Ma s’alcun il fedel periglio assale,
L’erge il Signor e gli presta baldanza.
De’ buon la vita e’ tien nel suo governo
Ed un retaggio goderanno eterno.
7 Confusi non saran ne’ tempi avversi,
Nè scaderan di lor concetta spene:
E ne’ dogliosi fien tempi diversi
De la fame, cibati a voglie piene.
Ma gli empi periran e fien dispersi,
Ingombrati di doglie e varie pene:
E del Signor verran meno i ribelli,
Qual strutto in fumo va grasso d’agnelli.
8 L’empio in prestanza ingordamente chiede:
La miseria però non l’abbandona,
Sì che disciolga l’obbligata fede.
Ma l’uom giusto tuttor dispensa e dona:
Che ’l benedetto seme in fin possiede
La terra, onde ’l Signor il guiderdona.
Ma l’infedele maladetta schiera
Convien di certo ch’abissata pera.
9 Il Signor di color sostenta i passi,
Le cui giuste gradisce opre e pensieri.
E, se pur caggion, vacillanti e lassi
Gli accoglie in braccio e gli conserva intieri.

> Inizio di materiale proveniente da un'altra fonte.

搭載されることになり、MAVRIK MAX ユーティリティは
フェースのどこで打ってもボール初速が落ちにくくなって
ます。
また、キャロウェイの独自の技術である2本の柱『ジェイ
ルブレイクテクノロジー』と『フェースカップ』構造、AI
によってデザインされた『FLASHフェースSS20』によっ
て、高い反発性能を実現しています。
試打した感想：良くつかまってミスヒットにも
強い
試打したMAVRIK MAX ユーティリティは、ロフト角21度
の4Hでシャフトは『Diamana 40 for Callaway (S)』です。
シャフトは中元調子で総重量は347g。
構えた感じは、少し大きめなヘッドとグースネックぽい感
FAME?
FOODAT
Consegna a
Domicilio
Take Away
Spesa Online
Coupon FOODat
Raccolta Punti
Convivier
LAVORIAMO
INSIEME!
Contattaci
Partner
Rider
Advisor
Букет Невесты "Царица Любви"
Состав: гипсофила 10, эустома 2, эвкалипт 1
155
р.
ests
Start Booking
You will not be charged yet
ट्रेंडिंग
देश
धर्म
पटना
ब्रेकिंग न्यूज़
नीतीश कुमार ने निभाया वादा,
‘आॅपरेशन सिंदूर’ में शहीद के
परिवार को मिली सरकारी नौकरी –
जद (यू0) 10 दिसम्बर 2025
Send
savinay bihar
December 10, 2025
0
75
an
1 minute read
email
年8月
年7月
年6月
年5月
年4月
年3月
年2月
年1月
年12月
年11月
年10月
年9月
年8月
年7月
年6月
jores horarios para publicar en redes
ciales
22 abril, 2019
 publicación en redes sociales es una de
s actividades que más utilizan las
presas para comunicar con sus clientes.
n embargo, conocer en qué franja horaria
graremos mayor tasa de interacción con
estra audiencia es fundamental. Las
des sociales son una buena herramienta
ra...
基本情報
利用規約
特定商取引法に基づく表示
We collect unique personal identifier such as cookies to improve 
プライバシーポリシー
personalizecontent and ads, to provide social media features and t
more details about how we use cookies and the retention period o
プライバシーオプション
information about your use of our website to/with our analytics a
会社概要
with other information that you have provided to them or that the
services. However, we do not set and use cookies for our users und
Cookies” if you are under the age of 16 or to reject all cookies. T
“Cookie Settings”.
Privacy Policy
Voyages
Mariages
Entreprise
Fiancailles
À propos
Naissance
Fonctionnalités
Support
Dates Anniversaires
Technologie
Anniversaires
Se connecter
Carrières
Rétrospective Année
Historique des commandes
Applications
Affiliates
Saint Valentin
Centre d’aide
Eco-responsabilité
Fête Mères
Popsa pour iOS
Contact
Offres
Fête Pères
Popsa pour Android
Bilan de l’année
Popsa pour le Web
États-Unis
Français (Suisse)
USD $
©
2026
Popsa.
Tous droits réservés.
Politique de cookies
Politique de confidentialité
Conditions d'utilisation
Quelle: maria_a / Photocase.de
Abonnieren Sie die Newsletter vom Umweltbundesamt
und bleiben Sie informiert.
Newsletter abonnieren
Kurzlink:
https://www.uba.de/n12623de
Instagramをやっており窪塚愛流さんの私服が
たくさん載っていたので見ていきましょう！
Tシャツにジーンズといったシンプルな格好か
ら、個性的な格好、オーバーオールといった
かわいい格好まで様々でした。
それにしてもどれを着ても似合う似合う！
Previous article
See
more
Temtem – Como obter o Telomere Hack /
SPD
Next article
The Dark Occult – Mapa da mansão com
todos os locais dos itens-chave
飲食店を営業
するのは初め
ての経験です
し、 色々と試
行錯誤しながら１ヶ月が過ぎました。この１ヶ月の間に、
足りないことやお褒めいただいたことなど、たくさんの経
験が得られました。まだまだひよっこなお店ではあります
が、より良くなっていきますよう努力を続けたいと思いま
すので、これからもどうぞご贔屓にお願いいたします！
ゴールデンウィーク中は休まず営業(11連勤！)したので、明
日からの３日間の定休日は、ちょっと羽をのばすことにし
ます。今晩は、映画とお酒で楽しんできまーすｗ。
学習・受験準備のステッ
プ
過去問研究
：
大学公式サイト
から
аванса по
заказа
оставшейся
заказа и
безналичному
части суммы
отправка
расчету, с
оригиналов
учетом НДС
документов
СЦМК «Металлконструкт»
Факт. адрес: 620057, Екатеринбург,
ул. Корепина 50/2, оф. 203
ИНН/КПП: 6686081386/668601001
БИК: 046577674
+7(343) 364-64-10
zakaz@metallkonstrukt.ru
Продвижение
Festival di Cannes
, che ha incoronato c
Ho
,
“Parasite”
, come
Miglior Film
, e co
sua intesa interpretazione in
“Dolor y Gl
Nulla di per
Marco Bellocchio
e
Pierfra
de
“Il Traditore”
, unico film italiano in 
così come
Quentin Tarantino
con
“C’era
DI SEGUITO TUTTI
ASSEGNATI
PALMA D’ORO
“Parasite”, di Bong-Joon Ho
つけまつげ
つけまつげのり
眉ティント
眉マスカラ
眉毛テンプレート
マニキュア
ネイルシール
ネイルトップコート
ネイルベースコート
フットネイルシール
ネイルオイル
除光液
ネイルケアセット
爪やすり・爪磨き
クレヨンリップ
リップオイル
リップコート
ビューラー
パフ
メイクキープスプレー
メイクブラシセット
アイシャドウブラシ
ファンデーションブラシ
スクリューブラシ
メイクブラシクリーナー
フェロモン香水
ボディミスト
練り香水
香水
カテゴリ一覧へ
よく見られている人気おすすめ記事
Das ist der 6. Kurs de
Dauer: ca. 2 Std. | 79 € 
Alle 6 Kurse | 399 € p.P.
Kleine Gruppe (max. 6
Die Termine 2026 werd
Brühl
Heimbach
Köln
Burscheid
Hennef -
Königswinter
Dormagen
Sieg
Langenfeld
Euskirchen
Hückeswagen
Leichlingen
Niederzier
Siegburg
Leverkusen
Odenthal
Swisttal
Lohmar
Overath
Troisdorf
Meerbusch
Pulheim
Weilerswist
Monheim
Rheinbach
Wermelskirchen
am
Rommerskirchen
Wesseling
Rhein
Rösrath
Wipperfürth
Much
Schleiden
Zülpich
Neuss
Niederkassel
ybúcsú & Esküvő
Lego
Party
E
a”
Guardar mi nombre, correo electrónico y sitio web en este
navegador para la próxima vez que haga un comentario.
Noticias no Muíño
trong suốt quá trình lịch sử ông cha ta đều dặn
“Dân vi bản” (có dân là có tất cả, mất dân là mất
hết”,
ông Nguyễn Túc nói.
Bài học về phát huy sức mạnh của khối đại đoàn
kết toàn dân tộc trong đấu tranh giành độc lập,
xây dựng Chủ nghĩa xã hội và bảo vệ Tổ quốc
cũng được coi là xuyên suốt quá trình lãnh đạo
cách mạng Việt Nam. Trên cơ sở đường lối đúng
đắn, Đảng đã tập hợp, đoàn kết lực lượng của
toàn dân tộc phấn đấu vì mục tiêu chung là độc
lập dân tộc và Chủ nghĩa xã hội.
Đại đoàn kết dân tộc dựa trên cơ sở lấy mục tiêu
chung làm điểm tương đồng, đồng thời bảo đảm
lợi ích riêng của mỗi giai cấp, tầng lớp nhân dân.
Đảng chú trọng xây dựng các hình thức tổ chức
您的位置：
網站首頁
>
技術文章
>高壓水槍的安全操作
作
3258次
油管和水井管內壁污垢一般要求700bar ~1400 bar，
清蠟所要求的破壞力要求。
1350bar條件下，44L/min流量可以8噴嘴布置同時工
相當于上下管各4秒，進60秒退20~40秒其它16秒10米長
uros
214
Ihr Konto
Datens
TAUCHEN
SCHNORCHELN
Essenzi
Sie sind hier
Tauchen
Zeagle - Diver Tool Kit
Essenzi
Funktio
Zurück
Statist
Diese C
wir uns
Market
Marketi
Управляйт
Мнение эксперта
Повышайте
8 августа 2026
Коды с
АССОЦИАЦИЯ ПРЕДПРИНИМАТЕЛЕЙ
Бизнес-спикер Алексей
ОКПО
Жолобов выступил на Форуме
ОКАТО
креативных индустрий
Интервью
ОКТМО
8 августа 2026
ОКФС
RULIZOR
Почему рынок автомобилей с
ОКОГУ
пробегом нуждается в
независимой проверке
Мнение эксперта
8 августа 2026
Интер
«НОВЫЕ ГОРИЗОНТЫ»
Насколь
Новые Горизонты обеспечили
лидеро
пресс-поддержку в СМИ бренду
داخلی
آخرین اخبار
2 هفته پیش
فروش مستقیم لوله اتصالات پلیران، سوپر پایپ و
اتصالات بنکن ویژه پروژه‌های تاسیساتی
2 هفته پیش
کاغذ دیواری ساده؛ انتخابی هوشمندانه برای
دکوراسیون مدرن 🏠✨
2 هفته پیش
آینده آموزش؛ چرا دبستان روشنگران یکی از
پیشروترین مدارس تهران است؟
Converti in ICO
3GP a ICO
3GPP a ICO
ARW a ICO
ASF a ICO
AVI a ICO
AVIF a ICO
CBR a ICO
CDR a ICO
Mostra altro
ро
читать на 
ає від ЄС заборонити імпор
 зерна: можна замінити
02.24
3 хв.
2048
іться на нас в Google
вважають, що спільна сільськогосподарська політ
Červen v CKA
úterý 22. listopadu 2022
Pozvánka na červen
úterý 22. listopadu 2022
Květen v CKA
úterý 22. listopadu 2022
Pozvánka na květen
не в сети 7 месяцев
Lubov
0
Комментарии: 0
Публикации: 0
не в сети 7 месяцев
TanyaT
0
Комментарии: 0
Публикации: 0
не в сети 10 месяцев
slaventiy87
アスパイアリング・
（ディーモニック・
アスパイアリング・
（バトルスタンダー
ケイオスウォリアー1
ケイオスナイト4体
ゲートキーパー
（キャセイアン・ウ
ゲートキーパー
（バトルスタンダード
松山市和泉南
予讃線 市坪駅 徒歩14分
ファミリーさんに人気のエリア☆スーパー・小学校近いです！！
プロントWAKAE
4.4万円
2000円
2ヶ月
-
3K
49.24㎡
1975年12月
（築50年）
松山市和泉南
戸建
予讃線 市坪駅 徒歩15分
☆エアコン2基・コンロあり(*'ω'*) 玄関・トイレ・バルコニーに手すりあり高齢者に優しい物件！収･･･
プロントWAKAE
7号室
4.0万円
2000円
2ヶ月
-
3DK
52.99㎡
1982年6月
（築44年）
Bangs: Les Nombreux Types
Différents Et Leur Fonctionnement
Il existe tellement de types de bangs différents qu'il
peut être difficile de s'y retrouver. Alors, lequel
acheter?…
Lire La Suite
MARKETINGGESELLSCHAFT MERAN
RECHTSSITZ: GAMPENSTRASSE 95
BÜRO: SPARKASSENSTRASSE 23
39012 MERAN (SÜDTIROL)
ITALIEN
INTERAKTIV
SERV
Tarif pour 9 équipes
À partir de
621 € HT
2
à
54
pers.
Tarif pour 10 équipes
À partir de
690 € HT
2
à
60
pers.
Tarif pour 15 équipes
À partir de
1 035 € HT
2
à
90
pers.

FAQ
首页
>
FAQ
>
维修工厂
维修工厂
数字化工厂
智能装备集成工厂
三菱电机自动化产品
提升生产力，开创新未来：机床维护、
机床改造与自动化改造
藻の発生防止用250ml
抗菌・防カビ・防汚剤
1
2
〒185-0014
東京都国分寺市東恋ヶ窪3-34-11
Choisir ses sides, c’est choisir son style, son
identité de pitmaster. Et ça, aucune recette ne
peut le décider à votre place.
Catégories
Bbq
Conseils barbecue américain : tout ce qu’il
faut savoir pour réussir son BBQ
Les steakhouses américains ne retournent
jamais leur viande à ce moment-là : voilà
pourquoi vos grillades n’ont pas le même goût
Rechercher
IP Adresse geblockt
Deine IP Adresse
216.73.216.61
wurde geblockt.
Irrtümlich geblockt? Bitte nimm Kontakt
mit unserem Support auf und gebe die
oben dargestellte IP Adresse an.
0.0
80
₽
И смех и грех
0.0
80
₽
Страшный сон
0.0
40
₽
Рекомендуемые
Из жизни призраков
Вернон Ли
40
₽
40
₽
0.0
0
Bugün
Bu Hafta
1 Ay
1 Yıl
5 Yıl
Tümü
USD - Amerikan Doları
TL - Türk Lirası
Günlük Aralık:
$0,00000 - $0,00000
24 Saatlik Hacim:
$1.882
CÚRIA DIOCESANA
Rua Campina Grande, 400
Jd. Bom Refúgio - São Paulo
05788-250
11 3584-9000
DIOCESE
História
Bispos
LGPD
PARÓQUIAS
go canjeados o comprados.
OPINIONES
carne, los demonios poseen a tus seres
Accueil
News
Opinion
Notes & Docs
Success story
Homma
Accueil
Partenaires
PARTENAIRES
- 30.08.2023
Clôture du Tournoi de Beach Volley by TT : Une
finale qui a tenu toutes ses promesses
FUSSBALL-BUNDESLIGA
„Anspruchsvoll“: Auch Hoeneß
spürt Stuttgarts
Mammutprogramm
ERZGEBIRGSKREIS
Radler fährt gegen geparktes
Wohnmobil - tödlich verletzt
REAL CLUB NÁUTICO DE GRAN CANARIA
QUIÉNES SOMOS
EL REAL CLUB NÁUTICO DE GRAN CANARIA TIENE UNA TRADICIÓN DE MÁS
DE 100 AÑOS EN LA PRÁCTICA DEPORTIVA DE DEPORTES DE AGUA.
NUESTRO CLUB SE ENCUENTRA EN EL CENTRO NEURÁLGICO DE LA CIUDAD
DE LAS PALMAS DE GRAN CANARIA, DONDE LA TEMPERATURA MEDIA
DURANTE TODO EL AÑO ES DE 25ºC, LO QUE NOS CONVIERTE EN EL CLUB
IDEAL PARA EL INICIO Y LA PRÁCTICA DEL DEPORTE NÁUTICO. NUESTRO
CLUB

Nè fie giammai che ’n precipizi bassi
Si veggan traboccar per crolli fieri.
Ch’egli lor regge la tremante mano
E gli rinfranca d’un valor sovrano.
10 Da fanciullo ed infin a la vecchiezza
Unque non vidi il giusto abbandonato:
Nè ’l seme suo ridutto a la strettezza
Di chieder che gli fosse il pan donato.
Anzi tuttor prestar e far larghezza,
E ’l suo legnaggio sempre più beato.
Fa pur il bene e ti ritrai dal male,
E, sicur, goderai vita immortale.
11 Perch’al Signor è cara la drittura:
Nè lascerà de’ suo’ fedeli e santi,
Gementi a lui, la vigilante cura.
Anzi, in perpetuo, agli occhi suo’ davanti,
Difesi gli terrà d’ogni sciagura.
La schiatta estirperà degli empi erranti:
Ma fien del mondo, in tutti i suo’ confini,
I giusti eredi eterni e cittadini.
12 De la bocca del giusto unque altra cosa,
Che giustizia e saver, uscir non s’ode.
Di Dio la Legge nel suo cor riposa:
Per ciò non crolleran sue piante sode.
L’empio lo spia, per dargli morte ascosa:
Ma Dio schermo gli fa di sforzo e frode.
N’a l’ingiusto poter il freno allenta,
Quando a giudizio umano si presenta.
13 Dio dunque aspetta e al suo sentier t’attieni,
Ch’eccelso ti farà signor del mondo,
Per di quello goder i dolci beni,
E’ malvagi vedrai cader a fondo.
L’empio vidi fiorir d’onor terreni,
Qual verde lauro trionfando a tondo.
Ma passò ratto e più qua giù non fue,
E ’ndarno fu ’l cercar le tracce sue.
14 Pon pur la mente a l’uom giusto ed intiero:
Che chi pace ama, ottien da Dio mercede:
Ma de’ rei perirà lo stuolo altero,
Ch’altro, per guiderdon, a lor non riede.
Scampo e fortezza, in ogni affanno fiero,
Dio porge al giusto, che l’invoca in fede:
Vittoria, libertà, salute eterna:
Perchè confida in sua grazia paterna.